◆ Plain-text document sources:
┄┄┄┄┄┄┄┄┄┄┄┄┄┄┄┄┄┄┄┄

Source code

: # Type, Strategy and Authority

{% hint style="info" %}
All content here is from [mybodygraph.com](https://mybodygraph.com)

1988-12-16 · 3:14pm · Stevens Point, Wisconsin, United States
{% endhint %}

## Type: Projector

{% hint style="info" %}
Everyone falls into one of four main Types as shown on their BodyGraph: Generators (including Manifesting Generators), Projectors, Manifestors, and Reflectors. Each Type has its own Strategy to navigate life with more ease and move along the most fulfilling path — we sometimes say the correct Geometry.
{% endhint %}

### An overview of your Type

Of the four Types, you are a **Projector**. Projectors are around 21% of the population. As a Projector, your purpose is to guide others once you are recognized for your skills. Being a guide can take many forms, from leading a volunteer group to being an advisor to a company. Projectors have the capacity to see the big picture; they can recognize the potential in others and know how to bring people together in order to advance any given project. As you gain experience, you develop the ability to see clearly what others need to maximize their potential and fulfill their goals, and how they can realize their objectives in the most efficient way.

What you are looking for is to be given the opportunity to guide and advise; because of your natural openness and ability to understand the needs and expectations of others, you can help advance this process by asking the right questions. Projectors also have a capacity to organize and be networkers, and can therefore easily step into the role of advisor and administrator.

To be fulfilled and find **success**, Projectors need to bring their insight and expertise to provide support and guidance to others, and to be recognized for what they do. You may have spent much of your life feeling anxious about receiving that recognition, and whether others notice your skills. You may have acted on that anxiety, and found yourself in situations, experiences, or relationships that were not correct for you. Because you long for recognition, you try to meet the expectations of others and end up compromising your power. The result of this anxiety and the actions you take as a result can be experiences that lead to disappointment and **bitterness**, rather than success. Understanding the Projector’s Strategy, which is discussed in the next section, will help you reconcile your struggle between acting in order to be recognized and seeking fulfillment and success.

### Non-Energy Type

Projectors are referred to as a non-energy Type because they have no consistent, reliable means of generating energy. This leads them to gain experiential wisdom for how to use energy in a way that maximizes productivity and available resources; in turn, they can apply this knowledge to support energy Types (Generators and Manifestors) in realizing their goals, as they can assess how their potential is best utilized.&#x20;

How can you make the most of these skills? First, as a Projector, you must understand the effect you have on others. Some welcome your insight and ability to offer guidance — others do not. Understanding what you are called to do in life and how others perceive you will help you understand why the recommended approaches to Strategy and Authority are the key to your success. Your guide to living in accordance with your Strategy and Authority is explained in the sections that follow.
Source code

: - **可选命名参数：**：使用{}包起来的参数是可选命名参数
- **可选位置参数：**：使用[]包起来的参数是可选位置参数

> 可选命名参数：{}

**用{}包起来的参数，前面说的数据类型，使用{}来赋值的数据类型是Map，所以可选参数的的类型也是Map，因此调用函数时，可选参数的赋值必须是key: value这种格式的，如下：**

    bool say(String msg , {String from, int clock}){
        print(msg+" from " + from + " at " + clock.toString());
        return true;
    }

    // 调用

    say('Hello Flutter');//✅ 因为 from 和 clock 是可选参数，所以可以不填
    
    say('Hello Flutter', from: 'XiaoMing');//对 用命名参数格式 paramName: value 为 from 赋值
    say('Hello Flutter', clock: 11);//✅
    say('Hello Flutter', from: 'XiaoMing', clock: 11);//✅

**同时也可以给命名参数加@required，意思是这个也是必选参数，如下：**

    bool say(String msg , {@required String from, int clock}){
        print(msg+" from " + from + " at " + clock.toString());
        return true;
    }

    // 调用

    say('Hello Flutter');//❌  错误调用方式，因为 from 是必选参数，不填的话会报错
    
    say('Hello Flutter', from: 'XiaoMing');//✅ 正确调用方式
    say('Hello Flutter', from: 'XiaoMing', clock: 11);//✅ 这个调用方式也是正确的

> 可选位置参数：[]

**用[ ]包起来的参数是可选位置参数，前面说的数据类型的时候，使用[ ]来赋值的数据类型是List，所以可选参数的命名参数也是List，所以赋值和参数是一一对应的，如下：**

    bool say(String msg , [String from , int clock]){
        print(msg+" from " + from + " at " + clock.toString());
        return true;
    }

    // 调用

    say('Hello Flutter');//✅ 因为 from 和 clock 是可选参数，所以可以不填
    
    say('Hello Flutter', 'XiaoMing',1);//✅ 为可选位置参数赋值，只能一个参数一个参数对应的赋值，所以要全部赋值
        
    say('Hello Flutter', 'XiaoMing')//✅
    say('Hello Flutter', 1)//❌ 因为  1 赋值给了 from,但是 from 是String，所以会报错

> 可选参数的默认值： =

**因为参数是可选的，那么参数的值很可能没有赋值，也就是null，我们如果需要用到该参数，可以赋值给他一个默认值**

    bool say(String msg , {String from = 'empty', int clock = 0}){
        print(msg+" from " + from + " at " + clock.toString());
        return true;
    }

┄┄┄┄┄┄┄┄┄┄┄┄┄┄┄┄┄┄┄┄

◆ EXERCISE PROMPT:
Each record above should be output again exactly.

◆ EXERCISE RESPONSE:
Source code

: # Type, Strategy and Authority

{% hint style="info" %}
All content here is from [mybodygraph.com](https://mybodygraph.com)

1988-12-16 · 3:14pm · Stevens Point, Wisconsin, United States
{% endhint %}

## Type: Projector

{% hint style="info" %}
Everyone falls into one of four main Types as shown on their BodyGraph: Generators (including Manifesting Generators), Projectors, Manifestors, and Reflectors. Each Type has its own Strategy to navigate life with more ease and move along the most fulfilling path — we sometimes say the correct Geometry.
{% endhint %}

### An overview of your Type

Of the four Types, you are a **Projector**. Projectors are around 21% of the population. As a Projector, your purpose is to guide others once you are recognized for your skills. Being a guide can take many forms, from leading a volunteer group to being an advisor to a company. Projectors have the capacity to see the big picture; they can recognize the potential in others and know how to bring people together in order to advance any given project. As you gain experience, you develop the ability to see clearly what others need to maximize their potential and fulfill their goals, and how they can realize their objectives in the most efficient way.

What you are looking for is to be given the opportunity to guide and advise; because of your natural openness and ability to understand the needs and expectations of others, you can help advance this process by asking the right questions. Projectors also have a capacity to organize and be networkers, and can therefore easily step into the role of advisor and administrator.

To be fulfilled and find **success**, Projectors need to bring their insight and expertise to provide support and guidance to others, and to be recognized for what they do. You may have spent much of your life feeling anxious about receiving that recognition, and whether others notice your skills. You may have acted on that anxiety, and found yourself in situations, experiences, or relationships that were not correct for you. Because you long for recognition, you try to meet the expectations of others and end up compromising your power. The result of this anxiety and the actions you take as a result can be experiences that lead to disappointment and **bitterness**, rather than success. Understanding the Projector’s Strategy, which is discussed in the next section, will help you reconcile your struggle between acting in order to be recognized and seeking fulfillment and success.

### Non-Energy Type

Projectors are referred to as a non-energy Type because they have no consistent, reliable means of generating energy. This leads them to gain experiential wisdom for how to use energy in a way that maximizes productivity and available resources; in turn, they can apply this knowledge to support energy Types (Generators and Manifestors) in realizing their goals, as they can assess how their potential is best utilized.&#x20;

How can you make the most of these skills? First, as a Projector, you must understand the effect you have on others. Some welcome your insight and ability to offer guidance — others do not. Understanding what you are called to do in life and how others perceive you will help you understand why the recommended approaches to Strategy and Authority are the key to your success. Your guide to living in accordance with your Strategy and Authority is explained in the sections that follow.
Source code

: - **可选命名参数：**：使用{}包起来的参数是可选命名参数
- **可选位置参数：**：使用[]包起来的参数是可选位置参数

> 可选命名参数：{}

**用{}包起来的参数，前面说的数据类型，使用{}来赋值的数据类型是Map，所以可选参数的的类型也是Map，因此调用函数时，可选参数的赋值必须是key: value这种格式的，如下：**

    bool say(String msg , {String from, int clock}){
        print(msg+" from " + from + " at " + clock.toString());
        return true;
    }

    // 调用

    say('Hello Flutter');//✅ 因为 from 和 clock 是可选参数，所以可以不填
    
    say('Hello Flutter', from: 'XiaoMing');//对 用命名参数格式 paramName: value 为 from 赋值
    say('Hello Flutter', clock: 11);//✅
    say('Hello Flutter', from: 'XiaoMing', clock: 11);//✅

**同时也可以给命名参数加@required，意思是这个也是必选参数，如下：**

    bool say(String msg , {@required String from, int clock}){
        print(msg+" from " + from + " at " + clock.toString());
        return true;
    }

    // 调用

    say('Hello Flutter');//❌  错误调用方式，因为 from 是必选参数，不填的话会报错
    
    say('Hello Flutter', from: 'XiaoMing');//✅ 正确调用方式
    say('Hello Flutter', from: 'XiaoMing', clock: 11);//✅ 这个调用方式也是正确的

> 可选位置参数：[]

**用[ ]包起来的参数是可选位置参数，前面说的数据类型的时候，使用[ ]来赋值的数据类型是List，所以可选参数的命名参数也是List，所以赋值和参数是一一对应的，如下：**

    bool say(String msg , [String from , int clock]){
        print(msg+" from " + from + " at " + clock.toString());
        return true;
    }

    // 调用

    say('Hello Flutter');//✅ 因为 from 和 clock 是可选参数，所以可以不填
    
    say('Hello Flutter', 'XiaoMing',1);//✅ 为可选位置参数赋值，只能一个参数一个参数对应的赋值，所以要全部赋值
        
    say('Hello Flutter', 'XiaoMing')//✅
    say('Hello Flutter', 1)//❌ 因为  1 赋值给了 from,但是 from 是String，所以会报错

> 可选参数的默认值： =

**因为参数是可选的，那么参数的值很可能没有赋值，也就是null，我们如果需要用到该参数，可以赋值给他一个默认值**

    bool say(String msg , {String from = 'empty', int clock = 0}){
        print(msg+" from " + from + " at " + clock.toString());
        return true;
    }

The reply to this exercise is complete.